TEXT PASSAGE -
-*-*-

June 23, 2010

All Velocity conference 2010 Slides/Notes

Here are all the slides/PDFs which I’ve come across from the first 2 days at velocity, please let me know if I missed any.

 

    • Slides

    Speeding up 3rd party widgets using ASWIFT

    This is a summary of the talk by Arvind Jain, Michael Kleber from Google at velocityconf about how to write widgets using same domain iframe using document.write. Speed improvements of over 90% in loading widgets with this change.

    • Web is slow
      • Avg page load time 4.9s
      • 44 resources, 7 dns requests, 320kb
      • Lot of 3rd party widgets
        • digg/facebook/etc
    • Measurements of 3rd party widgets
      • Digg widget
        • 9 HTTP requests, 52 kB
        • scripts block the main page from downloading
        • stylesheets blocks the main page from rendering in IE
      • Adsense takes up  12.8% page load time
      • Analytics takes up < 5%   ( move to async widget )
      • Doubleclick takes up 11%
    • How to make Google AdSense “fast by default”
      • Goals / Challenges
        • Minimize blocking the publishers page
        • Show the ad right where the code is inserted
        • Must run in publishers Domain
      • Solution (ASWIFT) - Asynchronous Script Written into IFrame Tag
        • Make show_ads.js a tiny loader script
        • Loader creates a same-domain iframe (using document.write)
        • Loads the rest of the show_ads into the iframe by document.write() of a <script> tag
        • This loading of iframe is asynchronous.
      • Browser specific surprises
        • Problems with parallel downloads of same script in IE
        • Iframe creation inside <head> in Firefox has a problem
        • Requesting headers in Chrome was buggy
        • Forward-Back-Reload behavior is buggy (refetching instead of using cache)
        • document.domain vs friendly iframes

    Urs Holzle from google on “Speed Matters”

-*-*-

DATASET CONTENT -
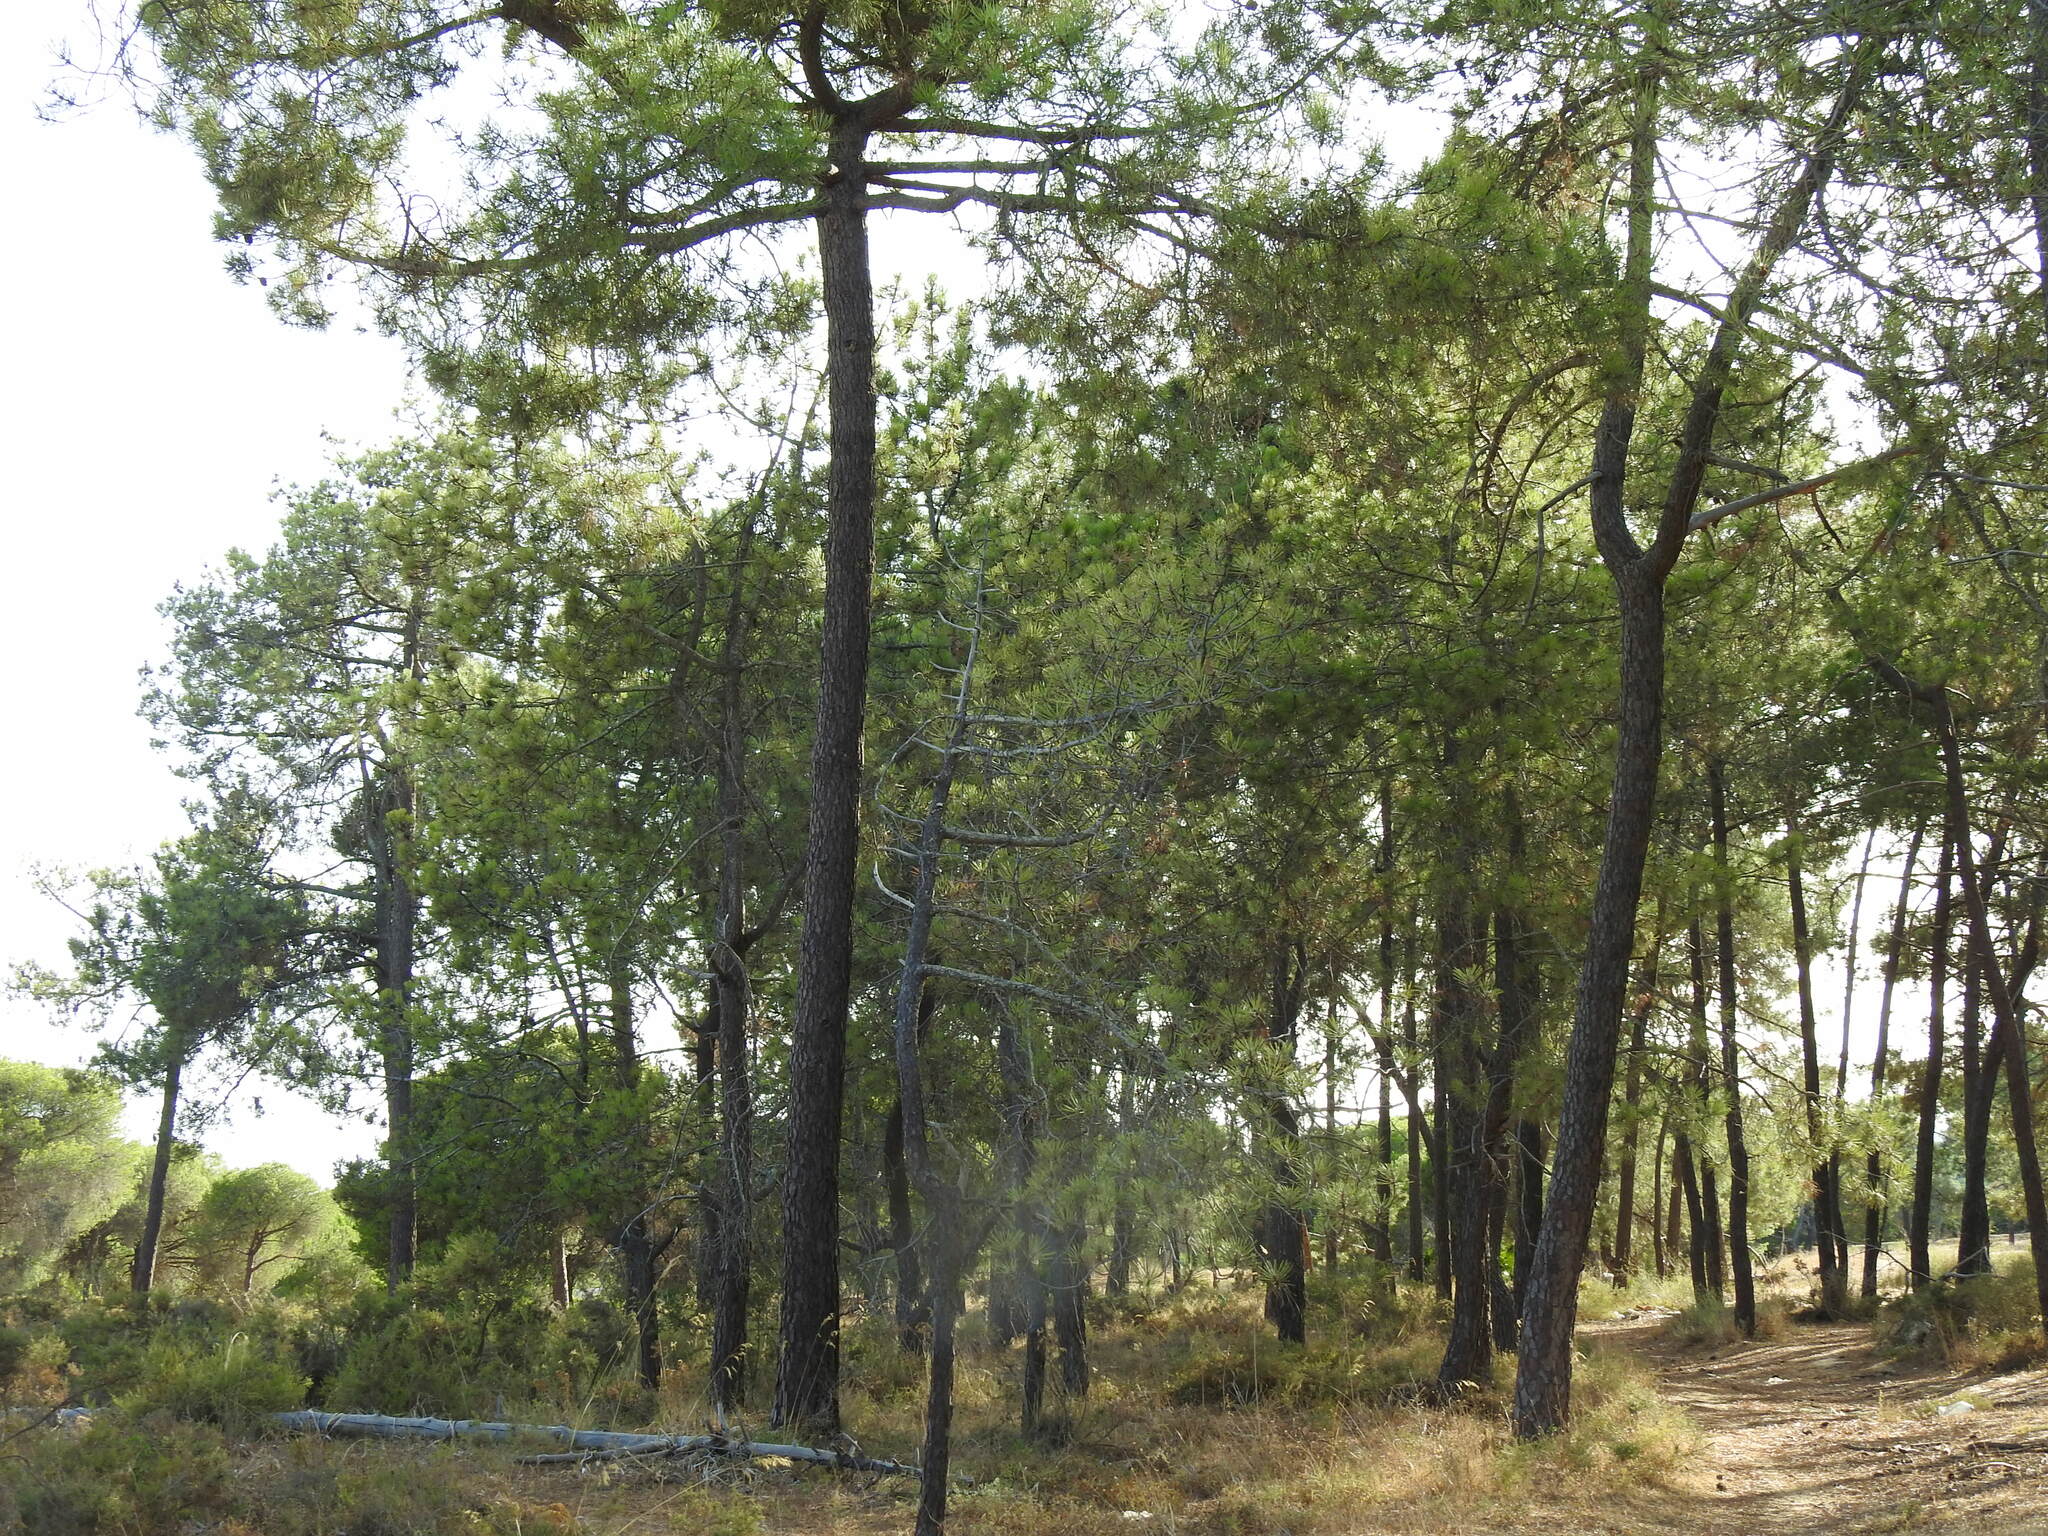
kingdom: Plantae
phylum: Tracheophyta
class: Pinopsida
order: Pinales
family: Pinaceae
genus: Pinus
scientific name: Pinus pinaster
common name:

-*-*-

TASK DETAILS -
Can you quote the whole post on the Velocity 2010 conference slides, word for word?

RESULT FOR THIS TASK -
June 23, 2010

All Velocity conference 2010 Slides/Notes

Here are all the slides/PDFs which I’ve come across from the first 2 days at velocity, please let me know if I missed any.

 

    • Slides

    Speeding up 3rd party widgets using ASWIFT

    This is a summary of the talk by Arvind Jain, Michael Kleber from Google at velocityconf about how to write widgets using same domain iframe using document.write. Speed improvements of over 90% in loading widgets with this change.

    • Web is slow
      • Avg page load time 4.9s
      • 44 resources, 7 dns requests, 320kb
      • Lot of 3rd party widgets
        • digg/facebook/etc
    • Measurements of 3rd party widgets
      • Digg widget
        • 9 HTTP requests, 52 kB
        • scripts block the main page from downloading
        • stylesheets blocks the main page from rendering in IE
      • Adsense takes up  12.8% page load time
      • Analytics takes up < 5%   ( move to async widget )
      • Doubleclick takes up 11%
    • How to make Google AdSense “fast by default”
      • Goals / Challenges
        • Minimize blocking the publishers page
        • Show the ad right where the code is inserted
        • Must run in publishers Domain
      • Solution (ASWIFT) - Asynchronous Script Written into IFrame Tag
        • Make show_ads.js a tiny loader script
        • Loader creates a same-domain iframe (using document.write)
        • Loads the rest of the show_ads into the iframe by document.write() of a <script> tag
        • This loading of iframe is asynchronous.
      • Browser specific surprises
        • Problems with parallel downloads of same script in IE
        • Iframe creation inside <head> in Firefox has a problem
        • Requesting headers in Chrome was buggy
        • Forward-Back-Reload behavior is buggy (refetching instead of using cache)
        • document.domain vs friendly iframes

    Urs Holzle from google on “Speed Matters”